- _Record excerpts_
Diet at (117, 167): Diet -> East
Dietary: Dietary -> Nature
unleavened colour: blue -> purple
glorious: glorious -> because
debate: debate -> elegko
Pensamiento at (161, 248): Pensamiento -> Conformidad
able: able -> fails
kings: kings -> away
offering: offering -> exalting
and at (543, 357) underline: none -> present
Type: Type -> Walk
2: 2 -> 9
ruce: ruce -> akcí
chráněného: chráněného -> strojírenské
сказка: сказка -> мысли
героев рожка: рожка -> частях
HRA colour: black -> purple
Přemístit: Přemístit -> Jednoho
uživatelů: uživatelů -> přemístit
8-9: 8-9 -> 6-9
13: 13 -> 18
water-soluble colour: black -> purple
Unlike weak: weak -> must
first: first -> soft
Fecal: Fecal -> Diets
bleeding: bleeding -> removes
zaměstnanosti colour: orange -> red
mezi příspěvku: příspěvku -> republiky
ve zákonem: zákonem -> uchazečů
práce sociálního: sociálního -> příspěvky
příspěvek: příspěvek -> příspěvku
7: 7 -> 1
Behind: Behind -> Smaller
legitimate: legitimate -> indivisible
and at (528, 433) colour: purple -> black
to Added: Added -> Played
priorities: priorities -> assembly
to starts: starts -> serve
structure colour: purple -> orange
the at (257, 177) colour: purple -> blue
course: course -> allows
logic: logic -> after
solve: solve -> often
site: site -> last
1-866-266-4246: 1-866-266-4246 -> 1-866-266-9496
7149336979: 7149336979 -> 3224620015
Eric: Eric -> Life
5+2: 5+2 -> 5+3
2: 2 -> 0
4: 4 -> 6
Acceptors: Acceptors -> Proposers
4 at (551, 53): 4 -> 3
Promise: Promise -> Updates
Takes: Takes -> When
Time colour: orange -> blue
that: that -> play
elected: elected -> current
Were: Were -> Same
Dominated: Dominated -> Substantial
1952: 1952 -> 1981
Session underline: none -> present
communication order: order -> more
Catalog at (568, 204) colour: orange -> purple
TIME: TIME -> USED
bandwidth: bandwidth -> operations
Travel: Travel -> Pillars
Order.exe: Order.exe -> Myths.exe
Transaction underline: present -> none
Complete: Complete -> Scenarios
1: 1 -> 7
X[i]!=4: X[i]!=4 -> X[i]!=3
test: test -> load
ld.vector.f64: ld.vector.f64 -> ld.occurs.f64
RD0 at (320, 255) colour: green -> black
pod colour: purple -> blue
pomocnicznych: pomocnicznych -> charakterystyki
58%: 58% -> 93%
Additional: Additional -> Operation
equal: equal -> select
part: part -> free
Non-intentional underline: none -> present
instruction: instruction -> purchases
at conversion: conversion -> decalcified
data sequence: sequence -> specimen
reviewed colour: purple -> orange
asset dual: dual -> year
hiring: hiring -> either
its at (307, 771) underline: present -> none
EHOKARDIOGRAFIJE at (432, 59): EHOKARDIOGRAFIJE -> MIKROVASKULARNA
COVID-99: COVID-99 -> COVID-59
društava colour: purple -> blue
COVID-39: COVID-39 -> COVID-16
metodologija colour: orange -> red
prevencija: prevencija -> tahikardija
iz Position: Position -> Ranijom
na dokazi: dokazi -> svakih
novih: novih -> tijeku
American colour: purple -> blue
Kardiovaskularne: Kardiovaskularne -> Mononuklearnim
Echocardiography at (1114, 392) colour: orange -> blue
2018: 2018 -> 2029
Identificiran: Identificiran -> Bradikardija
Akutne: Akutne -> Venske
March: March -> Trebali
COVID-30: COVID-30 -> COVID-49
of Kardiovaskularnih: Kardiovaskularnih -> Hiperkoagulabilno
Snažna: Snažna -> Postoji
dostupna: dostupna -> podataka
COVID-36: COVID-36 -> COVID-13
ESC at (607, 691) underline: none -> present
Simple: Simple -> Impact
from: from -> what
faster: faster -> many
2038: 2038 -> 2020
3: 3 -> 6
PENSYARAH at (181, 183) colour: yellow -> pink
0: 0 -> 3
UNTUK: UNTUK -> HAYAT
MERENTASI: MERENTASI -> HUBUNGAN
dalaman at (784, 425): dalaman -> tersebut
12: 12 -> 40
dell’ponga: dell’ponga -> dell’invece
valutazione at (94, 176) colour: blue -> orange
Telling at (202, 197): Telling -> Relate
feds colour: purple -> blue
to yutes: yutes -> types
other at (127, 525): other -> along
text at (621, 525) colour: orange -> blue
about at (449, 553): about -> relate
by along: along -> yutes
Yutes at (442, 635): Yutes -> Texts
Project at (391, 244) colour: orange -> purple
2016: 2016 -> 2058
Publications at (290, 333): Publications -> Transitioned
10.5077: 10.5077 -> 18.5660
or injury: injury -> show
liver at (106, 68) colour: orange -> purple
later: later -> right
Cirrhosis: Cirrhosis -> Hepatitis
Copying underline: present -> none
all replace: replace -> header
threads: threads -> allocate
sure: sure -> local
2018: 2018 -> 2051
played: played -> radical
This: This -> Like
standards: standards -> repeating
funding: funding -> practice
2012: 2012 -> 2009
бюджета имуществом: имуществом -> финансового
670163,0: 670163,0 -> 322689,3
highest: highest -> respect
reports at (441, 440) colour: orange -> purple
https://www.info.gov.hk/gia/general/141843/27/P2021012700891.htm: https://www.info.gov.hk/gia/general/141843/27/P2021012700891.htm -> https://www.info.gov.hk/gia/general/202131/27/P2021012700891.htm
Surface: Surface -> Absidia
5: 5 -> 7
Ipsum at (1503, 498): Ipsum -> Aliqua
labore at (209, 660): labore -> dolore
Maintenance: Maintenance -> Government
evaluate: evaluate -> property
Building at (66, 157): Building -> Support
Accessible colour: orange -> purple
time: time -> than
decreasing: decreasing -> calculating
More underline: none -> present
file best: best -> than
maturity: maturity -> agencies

- _Your instructions_
Could you return every line of the material above, unchanged and in the same order?

- _Result of the task_
Diet at (117, 167): Diet -> East
Dietary: Dietary -> Nature
unleavened colour: blue -> purple
glorious: glorious -> because
debate: debate -> elegko
Pensamiento at (161, 248): Pensamiento -> Conformidad
able: able -> fails
kings: kings -> away
offering: offering -> exalting
and at (543, 357) underline: none -> present
Type: Type -> Walk
2: 2 -> 9
ruce: ruce -> akcí
chráněného: chráněného -> strojírenské
сказка: сказка -> мысли
героев рожка: рожка -> частях
HRA colour: black -> purple
Přemístit: Přemístit -> Jednoho
uživatelů: uživatelů -> přemístit
8-9: 8-9 -> 6-9
13: 13 -> 18
water-soluble colour: black -> purple
Unlike weak: weak -> must
first: first -> soft
Fecal: Fecal -> Diets
bleeding: bleeding -> removes
zaměstnanosti colour: orange -> red
mezi příspěvku: příspěvku -> republiky
ve zákonem: zákonem -> uchazečů
práce sociálního: sociálního -> příspěvky
příspěvek: příspěvek -> příspěvku
7: 7 -> 1
Behind: Behind -> Smaller
legitimate: legitimate -> indivisible
and at (528, 433) colour: purple -> black
to Added: Added -> Played
priorities: priorities -> assembly
to starts: starts -> serve
structure colour: purple -> orange
the at (257, 177) colour: purple -> blue
course: course -> allows
logic: logic -> after
solve: solve -> often
site: site -> last
1-866-266-4246: 1-866-266-4246 -> 1-866-266-9496
7149336979: 7149336979 -> 3224620015
Eric: Eric -> Life
5+2: 5+2 -> 5+3
2: 2 -> 0
4: 4 -> 6
Acceptors: Acceptors -> Proposers
4 at (551, 53): 4 -> 3
Promise: Promise -> Updates
Takes: Takes -> When
Time colour: orange -> blue
that: that -> play
elected: elected -> current
Were: Were -> Same
Dominated: Dominated -> Substantial
1952: 1952 -> 1981
Session underline: none -> present
communication order: order -> more
Catalog at (568, 204) colour: orange -> purple
TIME: TIME -> USED
bandwidth: bandwidth -> operations
Travel: Travel -> Pillars
Order.exe: Order.exe -> Myths.exe
Transaction underline: present -> none
Complete: Complete -> Scenarios
1: 1 -> 7
X[i]!=4: X[i]!=4 -> X[i]!=3
test: test -> load
ld.vector.f64: ld.vector.f64 -> ld.occurs.f64
RD0 at (320, 255) colour: green -> black
pod colour: purple -> blue
pomocnicznych: pomocnicznych -> charakterystyki
58%: 58% -> 93%
Additional: Additional -> Operation
equal: equal -> select
part: part -> free
Non-intentional underline: none -> present
instruction: instruction -> purchases
at conversion: conversion -> decalcified
data sequence: sequence -> specimen
reviewed colour: purple -> orange
asset dual: dual -> year
hiring: hiring -> either
its at (307, 771) underline: present -> none
EHOKARDIOGRAFIJE at (432, 59): EHOKARDIOGRAFIJE -> MIKROVASKULARNA
COVID-99: COVID-99 -> COVID-59
društava colour: purple -> blue
COVID-39: COVID-39 -> COVID-16
metodologija colour: orange -> red
prevencija: prevencija -> tahikardija
iz Position: Position -> Ranijom
na dokazi: dokazi -> svakih
novih: novih -> tijeku
American colour: purple -> blue
Kardiovaskularne: Kardiovaskularne -> Mononuklearnim
Echocardiography at (1114, 392) colour: orange -> blue
2018: 2018 -> 2029
Identificiran: Identificiran -> Bradikardija
Akutne: Akutne -> Venske
March: March -> Trebali
COVID-30: COVID-30 -> COVID-49
of Kardiovaskularnih: Kardiovaskularnih -> Hiperkoagulabilno
Snažna: Snažna -> Postoji
dostupna: dostupna -> podataka
COVID-36: COVID-36 -> COVID-13
ESC at (607, 691) underline: none -> present
Simple: Simple -> Impact
from: from -> what
faster: faster -> many
2038: 2038 -> 2020
3: 3 -> 6
PENSYARAH at (181, 183) colour: yellow -> pink
0: 0 -> 3
UNTUK: UNTUK -> HAYAT
MERENTASI: MERENTASI -> HUBUNGAN
dalaman at (784, 425): dalaman -> tersebut
12: 12 -> 40
dell’ponga: dell’ponga -> dell’invece
valutazione at (94, 176) colour: blue -> orange
Telling at (202, 197): Telling -> Relate
feds colour: purple -> blue
to yutes: yutes -> types
other at (127, 525): other -> along
text at (621, 525) colour: orange -> blue
about at (449, 553): about -> relate
by along: along -> yutes
Yutes at (442, 635): Yutes -> Texts
Project at (391, 244) colour: orange -> purple
2016: 2016 -> 2058
Publications at (290, 333): Publications -> Transitioned
10.5077: 10.5077 -> 18.5660
or injury: injury -> show
liver at (106, 68) colour: orange -> purple
later: later -> right
Cirrhosis: Cirrhosis -> Hepatitis
Copying underline: present -> none
all replace: replace -> header
threads: threads -> allocate
sure: sure -> local
2018: 2018 -> 2051
played: played -> radical
This: This -> Like
standards: standards -> repeating
funding: funding -> practice
2012: 2012 -> 2009
бюджета имуществом: имуществом -> финансового
670163,0: 670163,0 -> 322689,3
highest: highest -> respect
reports at (441, 440) colour: orange -> purple
https://www.info.gov.hk/gia/general/141843/27/P2021012700891.htm: https://www.info.gov.hk/gia/general/141843/27/P2021012700891.htm -> https://www.info.gov.hk/gia/general/202131/27/P2021012700891.htm
Surface: Surface -> Absidia
5: 5 -> 7
Ipsum at (1503, 498): Ipsum -> Aliqua
labore at (209, 660): labore -> dolore
Maintenance: Maintenance -> Government
evaluate: evaluate -> property
Building at (66, 157): Building -> Support
Accessible colour: orange -> purple
time: time -> than
decreasing: decreasing -> calculating
More underline: none -> present
file best: best -> than
maturity: maturity -> agencies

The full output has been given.